In the realm of kashrut, yad soledet bo is significant because it is at this temperature that a liquid, a food item or a utensil used for food preparation begins to transfer its “flavor.” Since no transference takes place in cold mixtures, a cold dairy spoon placed in cold leftover chicken soup will not be affected in the same way as a cold dairy spoon placed in a hot chicken soup or a hot spoon placed in a cold chicken soup (or hot into hot). – Please note that there are other ways that “flavor” can be transferred (be careful with pungent or spicy foods and sauces!).
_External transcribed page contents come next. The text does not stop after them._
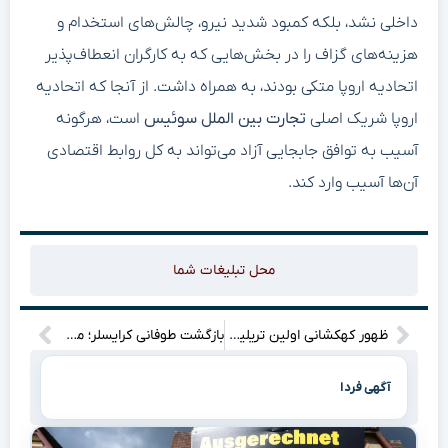
داخلی نشد، بلکه کمبود شدید نیرو، چالش‌های استخدام و
هزینه‌های گزاف را در بخش‌هایی که به کارگران انعطاف‌پذیر
اتحادیه اروپا متکی بودند، به همراه داشت. از آنجا که اتحادیه
اروپا شریک اصلی
تجارت بین الملل سوئیس
است، هرگونه
آسیب به توافق جابجایی آزاد می‌تواند به کل روابط اقتصادی
آن‌ها آسیب وارد کند.
محل تبلیغات شما
ظهور کهکشانی اولین تریلیونر تاریخ؛ ایلان ماسک با عرضه اولیه اسپیس ایکس رکوردها را جابه‌جا کرد
بازگشت طوفانی کرایسلر؛ معرفی شاسی‌بلندهای ارزان‌قیمت با زبان طراحی جدید
آگهی فردا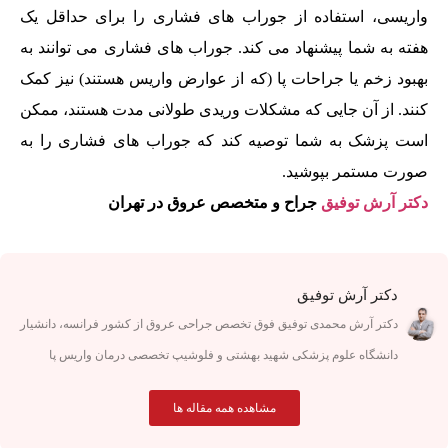
واریسی، استفاده از جوراب های فشاری را برای حداقل یک
هفته به شما پیشنهاد می کند. جوراب‌ های فشاری می توانند به
بهبود زخم یا جراحات پا (که از عوارض واریس هستند) نیز کمک
کنند. از آن جایی که مشکلات وریدی طولانی مدت هستند، ممکن
است پزشک به شما توصیه کند که جوراب های فشاری را به
صورت مستمر بپوشید.
دکتر آرش توفیق
جراح و متخصص عروق در تهران
دکتر آرش توفیق
دکتر آرش محمدی توفیق فوق تخصص جراحی عروق از کشور فرانسه، دانشیار
دانشگاه علوم پزشکی شهید بهشتی و فلوشیپ تخصصی درمان واریس پا
مشاهده همه مقاله ها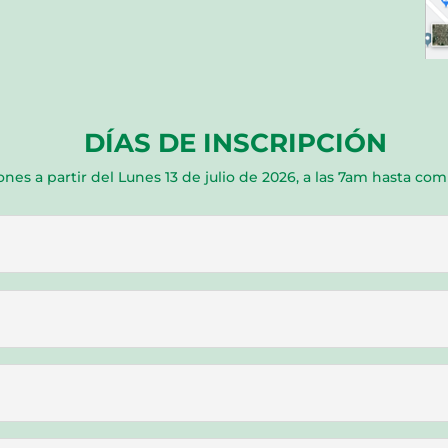
DÍAS DE INSCRIPCIÓN
ones a partir del Lunes 13 de julio de 2026, a las 7am hasta co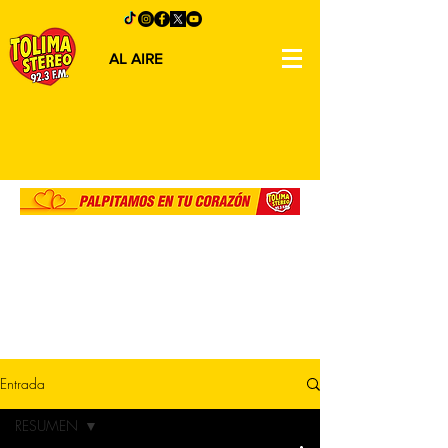
AL AIRE
Entrada
RESUMEN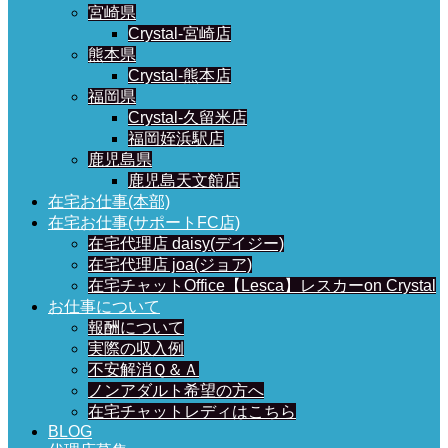
宮崎県
Crystal-宮崎店
熊本県
Crystal-熊本店
福岡県
Crystal-久留米店
福岡姪浜駅店
鹿児島県
鹿児島天文館店
在宅お仕事(本部)
在宅お仕事(サポートFC店)
在宅代理店 daisy(デイジー)
在宅代理店 joa(ジョア)
在宅チャットOffice【Lesca】レスカーon Crystal
お仕事について
報酬について
実際の収入例
不安解消Ｑ＆Ａ
ノンアダルト希望の方へ
在宅チャットレディはこちら
BLOG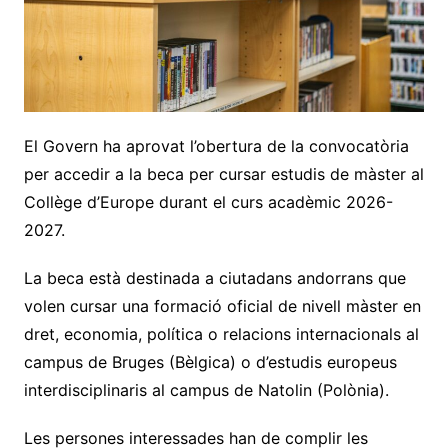
El Govern ha aprovat l’obertura de la convocatòria
per accedir a la beca per cursar estudis de màster al
Collège d’Europe durant el curs acadèmic 2026-
2027.
La beca està destinada a ciutadans andorrans que
volen cursar una formació oficial de nivell màster en
dret, economia, política o relacions internacionals al
campus de Bruges (Bèlgica) o d’estudis europeus
interdisciplinaris al campus de Natolin (Polònia).
Les persones interessades han de complir les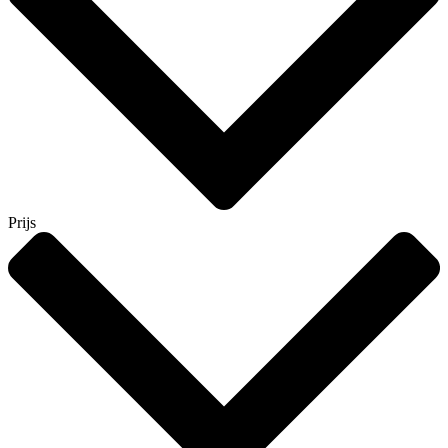
Prijs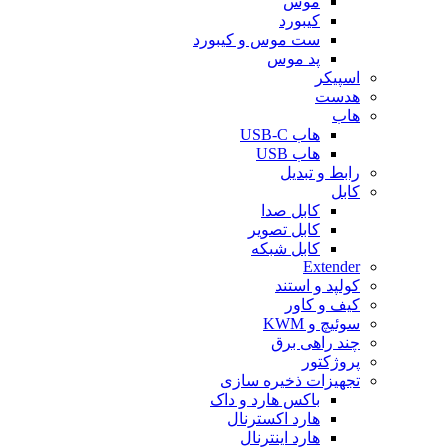
موس
کیبورد
ست موس و کیبورد
پد موس
اسپیکر
هدست
هاب
هاب USB-C
هاب USB
رابط و تبدیل
کابل
کابل صدا
کابل تصویر
کابل شبکه
Extender
کولپد و استند
کیف و کاور
سوئیچ و KWM
چند راهی برق
پروژکتور
تجهیزات ذخیره سازی
باکس هارد و داک
هارد اکسترنال
هارد اینترنال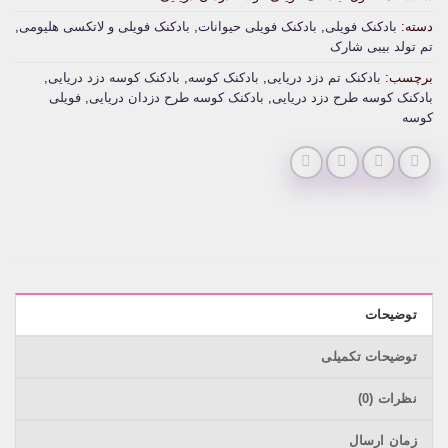
دسته:
بادکنک فویلی
,
بادکنک فویلی حیوانات
,
بادکنک فویلی و لاتکسی هلیومی
,
تم تولد بیبی شارک
برچسب:
بادکنک تم دزد دریایی
,
بادکنک کوسه
,
بادکنک کوسه دزد دریایی
,
بادکنک کوسه طرح دزد دریایی
,
بادکنک کوسه طرح دزدان دریایی
,
فویلی
کوسه
توضیحات
توضیحات تکمیلی
نظرات (0)
زمان ارسال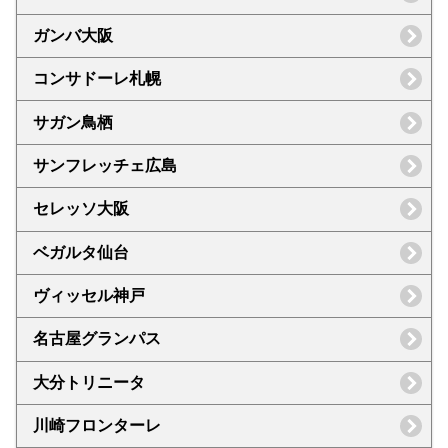
ガンバ大阪
コンサドーレ札幌
サガン鳥栖
サンフレッチェ広島
セレッソ大阪
ベガルタ仙台
ヴィッセル神戸
名古屋グランパス
大分トリニータ
川崎フロンターレ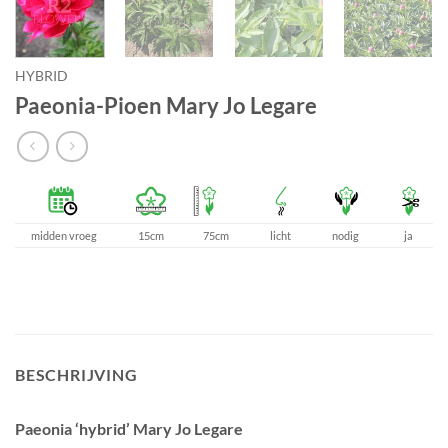
HYBRID
Paeonia-Pioen Mary Jo Legare
midden vroeg
15cm
75cm
licht
nodig
ja
BESCHRIJVING
Paeonia ‘hybrid’ Mary Jo Legare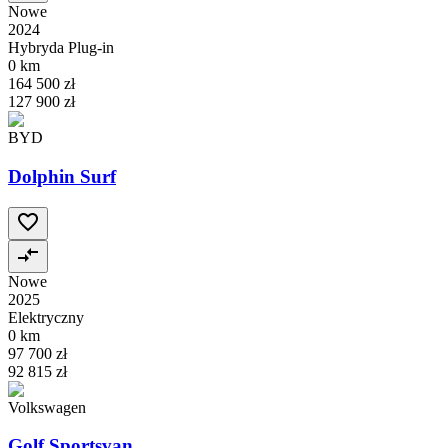
Nowe
2024
Hybryda Plug-in
0 km
164 500 zł
127 900 zł
BYD
Dolphin Surf
Nowe
2025
Elektryczny
0 km
97 700 zł
92 815 zł
Volkswagen
Golf Sportsvan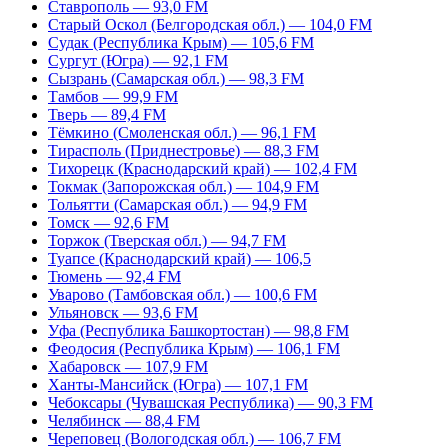
Ставрополь — 93,0 FM
Старый Оскол (Белгородская обл.) — 104,0 FM
Судак (Республика Крым) — 105,6 FM
Сургут (Югра) — 92,1 FM
Сызрань (Самарская обл.) — 98,3 FM
Тамбов — 99,9 FM
Тверь — 89,4 FM
Тёмкино (Смоленская обл.) — 96,1 FM
Тирасполь (Приднестровье) — 88,3 FM
Тихорецк (Краснодарский край) — 102,4 FM
Токмак (Запорожская обл.) — 104,9 FM
Тольятти (Самарская обл.) — 94,9 FM
Томск — 92,6 FM
Торжок (Тверская обл.) — 94,7 FM
Туапсе (Краснодарский край) — 106,5
Тюмень — 92,4 FM
Уварово (Тамбовская обл.) — 100,6 FM
Ульяновск — 93,6 FM
Уфа (Республика Башкортостан) — 98,8 FM
Феодосия (Республика Крым) — 106,1 FM
Хабаровск — 107,9 FM
Ханты-Мансийск (Югра) — 107,1 FM
Чебоксары (Чувашская Республика) — 90,3 FM
Челябинск — 88,4 FM
Череповец (Вологодская обл.) — 106,7 FM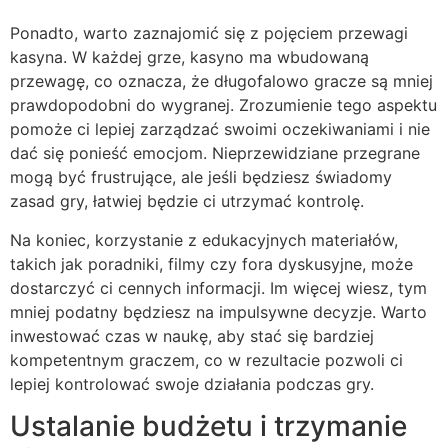
Ponadto, warto zaznajomić się z pojęciem przewagi
kasyna. W każdej grze, kasyno ma wbudowaną
przewagę, co oznacza, że długofalowo gracze są mniej
prawdopodobni do wygranej. Zrozumienie tego aspektu
pomoże ci lepiej zarządzać swoimi oczekiwaniami i nie
dać się ponieść emocjom. Nieprzewidziane przegrane
mogą być frustrujące, ale jeśli będziesz świadomy
zasad gry, łatwiej będzie ci utrzymać kontrolę.
Na koniec, korzystanie z edukacyjnych materiałów,
takich jak poradniki, filmy czy fora dyskusyjne, może
dostarczyć ci cennych informacji. Im więcej wiesz, tym
mniej podatny będziesz na impulsywne decyzje. Warto
inwestować czas w naukę, aby stać się bardziej
kompetentnym graczem, co w rezultacie pozwoli ci
lepiej kontrolować swoje działania podczas gry.
Ustalanie budżetu i trzymanie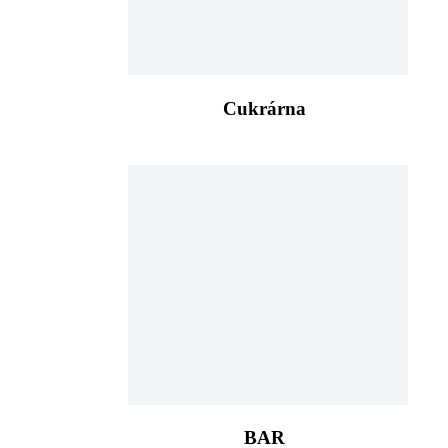
Cukrárna
BAR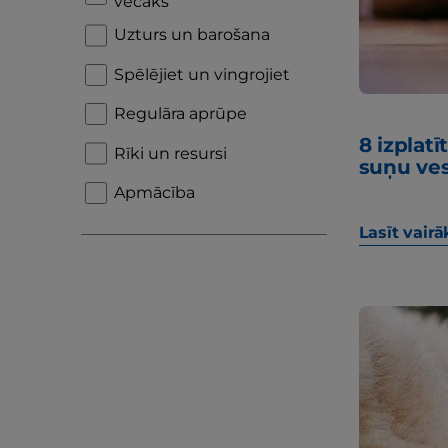
vecāks
Uzturs un barošana
Spēlējiet un vingrojiet
Regulāra aprūpe
8 izplat
Rīki un resursi
suņu ve
Apmācība
Lasīt vairā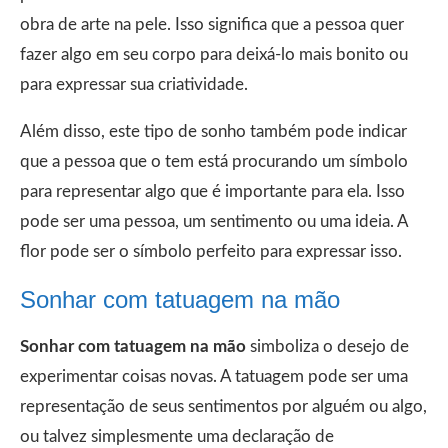
obra de arte na pele. Isso significa que a pessoa quer
fazer algo em seu corpo para deixá-lo mais bonito ou
para expressar sua criatividade.
Além disso, este tipo de sonho também pode indicar
que a pessoa que o tem está procurando um símbolo
para representar algo que é importante para ela. Isso
pode ser uma pessoa, um sentimento ou uma ideia. A
flor pode ser o símbolo perfeito para expressar isso.
Sonhar com tatuagem na mão
Sonhar com tatuagem na mão
simboliza o desejo de
experimentar coisas novas. A tatuagem pode ser uma
representação de seus sentimentos por alguém ou algo,
ou talvez simplesmente uma declaração de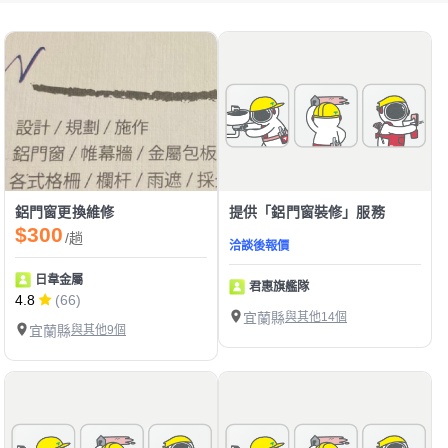
鋁門窗更換維修
提供「鋁門窗裝修」服務
$300
/趟
洽談後報價
日韋金屬
君惠旗艦隊
4.8
(66)
宜蘭縣
與其他14個
宜蘭縣
與其他9個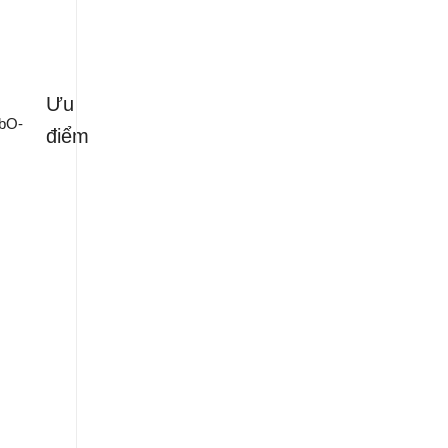
Ưu
điểm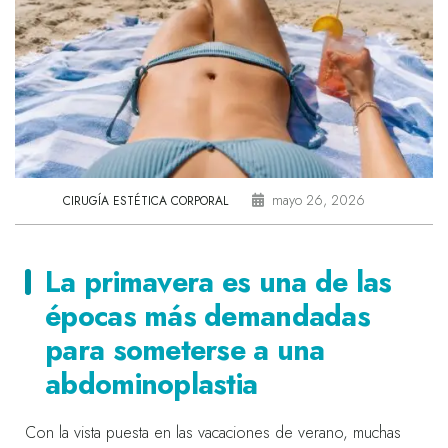
mayo 26, 2026
CIRUGÍA ESTÉTICA CORPORAL
La primavera es una de las
épocas más demandadas
para someterse a una
abdominoplastia
Con la vista puesta en las vacaciones de verano, muchas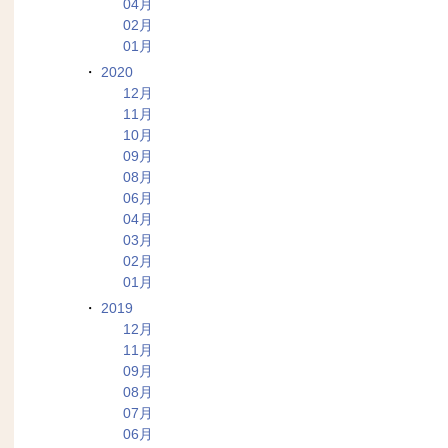
04月
02月
01月
2020
12月
11月
10月
09月
08月
06月
04月
03月
02月
01月
2019
12月
11月
09月
08月
07月
06月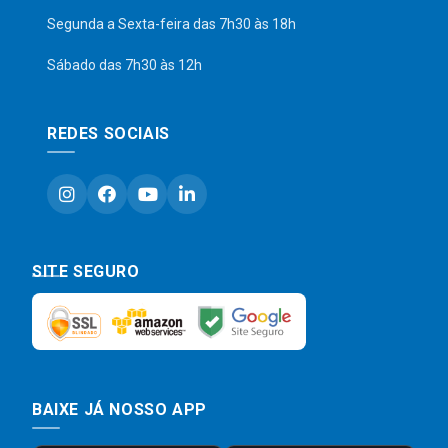
Segunda a Sexta-feira das 7h30 às 18h
Sábado das 7h30 às 12h
REDES SOCIAIS
SITE SEGURO
BAIXE JÁ NOSSO APP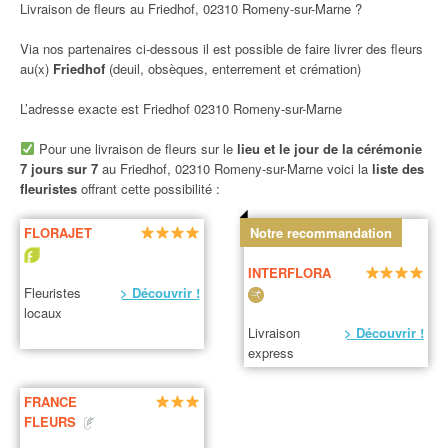
Livraison de fleurs au Friedhof, 02310 Romeny-sur-Marne ?
Via nos partenaires ci-dessous il est possible de faire livrer des fleurs
au(x)
Friedhof
(deuil, obsèques, enterrement et crémation)
L’adresse exacte est Friedhof 02310 Romeny-sur-Marne
Pour une livraison de fleurs sur le
lieu et le jour de la cérémonie
7 jours sur 7
au Friedhof, 02310 Romeny-sur-Marne voici la
liste des
fleuristes
offrant cette possibilité :
FLORAJET
Notre recommandation
INTERFLORA
Fleuristes
> Découvrir !
locaux
Livraison
> Découvrir !
express
FRANCE
FLEURS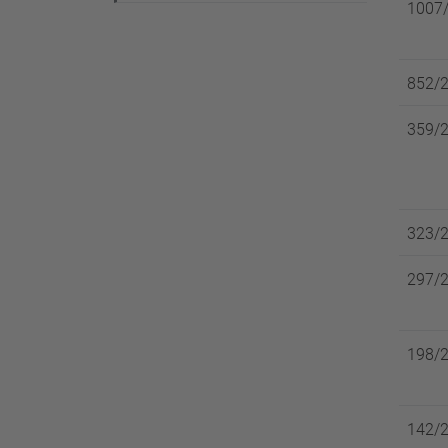
1007/
852/2
359/2
323/2
297/2
198/2
142/2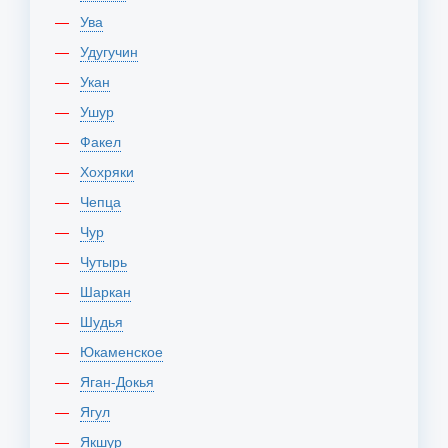
Ува
Удугучин
Укан
Ушур
Факел
Хохряки
Чепца
Чур
Чутырь
Шаркан
Шудья
Юкаменское
Яган-Докья
Ягул
Якшур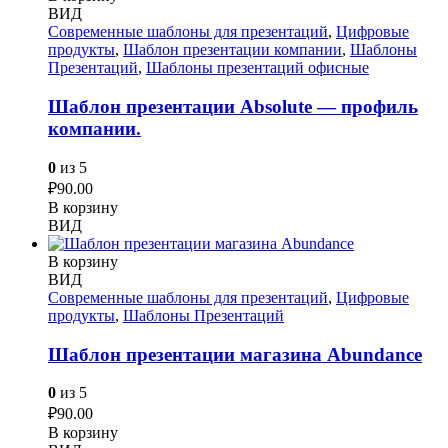
ВИД
Современные шаблоны для презентаций
,
Цифровые
продукты
,
Шаблон презентации компании
,
Шаблоны
Презентаций
,
Шаблоны презентаций офисные
Шаблон презентации Absolute — профиль
компании.
0
из 5
₽
90.00
В корзину
ВИД
В корзину
ВИД
Современные шаблоны для презентаций
,
Цифровые
продукты
,
Шаблоны Презентаций
Шаблон презентации магазина Abundance
0
из 5
₽
90.00
В корзину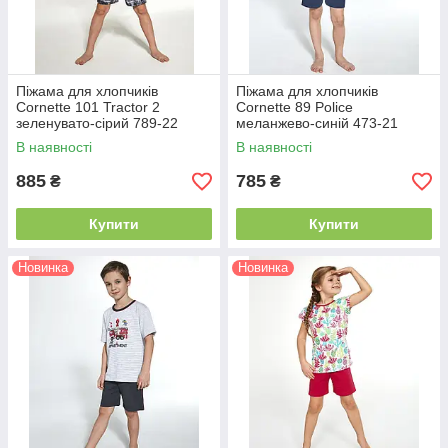
Піжама для хлопчиків
Піжама для хлопчиків
Cornette 101 Tractor 2
Cornette 89 Police
зеленувато-сірий 789-22
меланжево-синій 473-21
В наявності
В наявності
885
785
₴
₴
Купити
Купити
Новинка
Новинка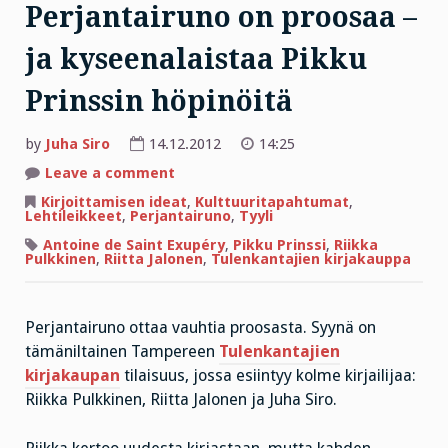
Perjantairuno on proosaa –
ja kyseenalaistaa Pikku
Prinssin höpinöitä
by
Juha Siro
14.12.2012
14:25
on
Leave a comment
Perjantairuno
on
Kirjoittamisen ideat
,
Kulttuuritapahtumat
,
proosaa
Lehtileikkeet
,
Perjantairuno
,
Tyyli
–
ja
Antoine de Saint Exupéry
,
Pikku Prinssi
,
Riikka
kyseenalaistaa
Pulkkinen
,
Riitta Jalonen
,
Tulenkantajien kirjakauppa
Pikku
Prinssin
höpinöitä
Perjantairuno ottaa vauhtia proosasta. Syynä on
tämäniltainen Tampereen
Tulenkantajien
kirjakaupan
tilaisuus, jossa esiintyy kolme kirjailijaa:
Riikka Pulkkinen, Riitta Jalonen ja Juha Siro.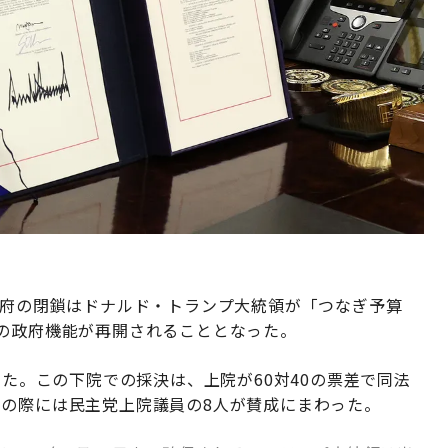
政府の閉鎖はドナルド・トランプ大統領が「つなぎ予算
ての政府機能が再開されることとなった。
した。この下院での採決は、上院が60対40の票差で同法
その際には民主党上院議員の8人が賛成にまわった。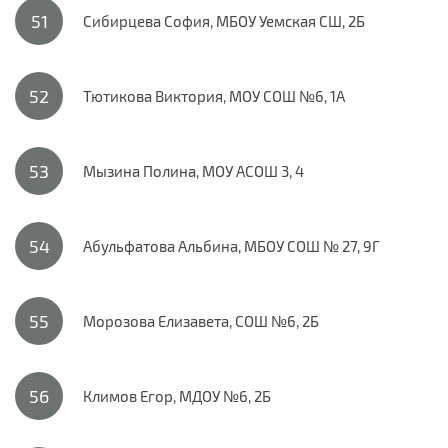
Сибирцева София, МБОУ Уемская СШ, 2Б
Тютикова Виктория, МОУ СОШ №6, 1А
Мызина Полина, МОУ АСОШ 3, 4
Абульфатова Альбина, МБОУ СОШ № 27, 9Г
Морозова Елизавета, СОШ №6, 2Б
Климов Егор, МДОУ №6, 2Б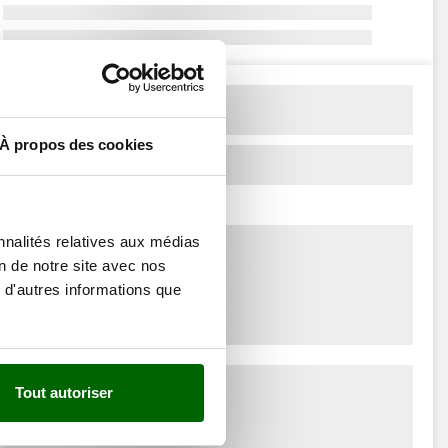
À propos des cookies
nnalités relatives aux médias
on de notre site avec nos
 d'autres informations que
Tout autoriser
On Shabbat, recognizing the temperature of yad soledet bo is important because of the prohibition of cooking on Shabbat. While one may place a liquidy food near a source of heat to take off the chill or warm it to room temperature, causing it to reach yad soledet bo would be considered cooking. – Again, please note that this is a simplified summary.
Because of the significance of yad soledet bo, rabbis have continually attempted to define it, especially as the need to withdraw one’s hand is extremely subjective. The Talmud (Shabbat 40b) defined it as being hot enough to scald the skin of a baby’s abdomen. Later sages, having ways to actually measure temperature, have expressed a range of opinions from 110 degrees (43 Celsius) to 160 degrees (71 C). The wide range of definition allows one to be stringent in both how hot a cold item becomes or how low the temperature on an item that was yad soledet bo must be to be considered to have cooled off.
NOTE: As with all Treats dealing with halacha (points of Jewish law), one should consult one's local rabbi for practical application.